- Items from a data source

>>>>>

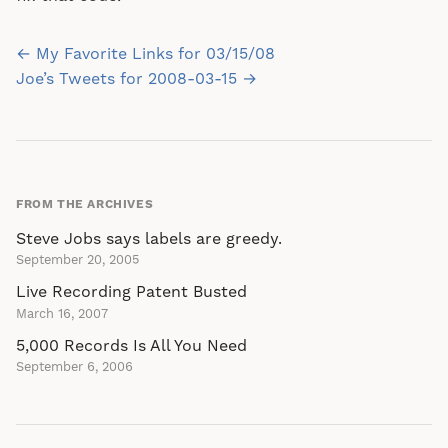
Post
← My Favorite Links for 03/15/08
navigation
Joe’s Tweets for 2008-03-15 →
FROM THE ARCHIVES
Steve Jobs says labels are greedy.
September 20, 2005
Live Recording Patent Busted
March 16, 2007
5,000 Records Is All You Need
September 6, 2006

<<<<<

- EXERCISE REQUIREMENTS
Without the pictures, give the entries above back exactly.

- SOLVED PROBLEM
Post
← My Favorite Links for 03/15/08
navigation
Joe’s Tweets for 2008-03-15 →
FROM THE ARCHIVES
Steve Jobs says labels are greedy.
September 20, 2005
Live Recording Patent Busted
March 16, 2007
5,000 Records Is All You Need
September 6, 2006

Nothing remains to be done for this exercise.